Ben Brosnan is hoping Wexford can get back on track against Limerick. Photo: Matt Browne / Sportsfile
Ben Brosnan is hoping Wexford can get back on track against Limerick. Photo: Matt Browne / Sportsfile

Michael Verney

The bleached blond hair of his younger days is no more but Ben Brosnan's creative flair hasn't left him, and he has been steadily making a name for himself inside and outside the white lines in recent years.

Brosnan had been studying Sports Coaching & Business Management in Carlow IT before switching focus, and while he considered a fashion design course, he instead decided to take the bull by the horns in February 2014 and set up his own sportswear business.

Just over three years later and Bodibro, who manufacture a range of sports gear, is being sold in all 32 counties and in places as far afield as Abu Dhabi, New York and Sydney.

With a manufacturing base in the Middle East and an Irish office in Gorey, the Wexford attacker has been working overtime with Féile commitments as he juggles inter-county life with work, but once sales are delivered by close of play today, focus shifts to Limerick in the qualifiers tomorrow.

After a promising start to the year under new boss Seamus 'Banty' McEnaney with promotion to Division 3, things have gone downhill since a comprehensive Division 4 final defeat to Westmeath. "Anything that could go wrong did go wrong" as Carlow dumped them out of Leinster, and that dressing-room was as a low point in Brosnan's ten-year Model career.

The carrot of playing back-to-back All-Ireland champions Dublin in the last eight had been dangling in front of Wexford for months but they were unable to grasp it and the 29-year-old admits it led to a "backlash" in the county.

"That's probably the worst I've ever seen the dressing-room, everyone was so disappointed.

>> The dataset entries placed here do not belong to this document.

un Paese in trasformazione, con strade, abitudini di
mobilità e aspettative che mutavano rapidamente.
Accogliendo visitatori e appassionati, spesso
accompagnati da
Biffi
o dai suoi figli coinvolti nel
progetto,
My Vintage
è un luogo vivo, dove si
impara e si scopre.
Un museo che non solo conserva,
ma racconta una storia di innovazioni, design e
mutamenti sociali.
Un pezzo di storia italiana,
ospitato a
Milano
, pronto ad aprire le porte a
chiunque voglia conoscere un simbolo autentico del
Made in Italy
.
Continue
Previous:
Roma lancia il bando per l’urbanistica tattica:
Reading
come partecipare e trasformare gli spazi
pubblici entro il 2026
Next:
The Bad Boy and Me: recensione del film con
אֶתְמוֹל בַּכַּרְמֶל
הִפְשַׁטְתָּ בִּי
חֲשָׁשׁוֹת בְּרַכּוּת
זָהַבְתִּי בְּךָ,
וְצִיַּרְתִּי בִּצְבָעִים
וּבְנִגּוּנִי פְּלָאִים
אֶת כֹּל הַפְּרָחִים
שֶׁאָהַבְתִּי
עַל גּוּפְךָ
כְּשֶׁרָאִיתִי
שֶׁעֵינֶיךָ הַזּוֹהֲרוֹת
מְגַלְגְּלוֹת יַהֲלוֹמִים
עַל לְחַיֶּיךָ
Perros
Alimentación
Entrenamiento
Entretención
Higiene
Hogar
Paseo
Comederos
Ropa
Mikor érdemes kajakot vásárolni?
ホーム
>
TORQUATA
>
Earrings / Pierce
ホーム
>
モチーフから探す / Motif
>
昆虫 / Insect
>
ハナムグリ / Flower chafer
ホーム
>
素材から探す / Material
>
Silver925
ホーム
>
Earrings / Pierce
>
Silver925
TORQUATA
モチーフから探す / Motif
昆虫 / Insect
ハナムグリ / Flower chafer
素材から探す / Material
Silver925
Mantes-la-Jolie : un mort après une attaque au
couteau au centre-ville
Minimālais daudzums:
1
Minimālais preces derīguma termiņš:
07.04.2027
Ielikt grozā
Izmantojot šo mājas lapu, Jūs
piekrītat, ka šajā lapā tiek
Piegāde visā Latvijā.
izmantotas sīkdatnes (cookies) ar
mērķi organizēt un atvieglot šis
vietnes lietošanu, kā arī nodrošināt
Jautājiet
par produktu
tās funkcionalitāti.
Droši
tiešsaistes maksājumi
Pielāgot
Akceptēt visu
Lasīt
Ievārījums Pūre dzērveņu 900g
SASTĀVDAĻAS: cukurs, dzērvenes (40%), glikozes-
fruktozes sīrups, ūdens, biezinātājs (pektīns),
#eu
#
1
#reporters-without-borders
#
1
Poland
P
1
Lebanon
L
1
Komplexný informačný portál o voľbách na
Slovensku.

We thought we should've beaten Carlow, and then missing out on the Dubs in Wexford Park, it was tough," he said.


"It would have been a great game for us to get the whole county behind us, and the county board lost out on a lot of money as well. The whole thing against Carlow was a huge backlash on football in Wexford, especially seeing how Carlow did against Dublin, it was as a huge blow to our year.

"It wasn't hard to pick things up after, though. The lads (management) got everyone back on board straight away, they've gone through really good qualifier runs with Monaghan and Meath and we've gone on one or two before so we just wanted to get on the road again."

All the talk on Slaneyside is of the hurlers' exploits, something Brosnan feels they fully deserve, and training on Tuesday coincided with the media evening before their Leinster final. The journalists and photographers only wanted a piece of Davy Fitz and Co, a far cry from Brosnan's debut season in 2008 when the footballers reached the All-Ireland semi-finals.

"There wasn't a thing about us and that's down to us so it's up to us now to react if we want to get Wexford football back up to where it was five or six years ago," he said.

That's starts with a trip to the Treaty where "both sides are fighting for their lives" and the Castletown forward believes a win could turn their season on its head.

"We won't be expecting a huge travelling, we know there will be 50-100 people there supporting us but we just have to do it on the day," he said.

"We've gone back down to where Wexford football had been in the past and it's up to us to try get things back on track for the next few years again.

"You wouldn't know how the Qualifiers would go - you could get on a run of three or four games and end up in a quarter-final in a month's time, but we have to get over this one first and no-one is really giving us a chance because we're playing away and Limerick are at a similar level to us."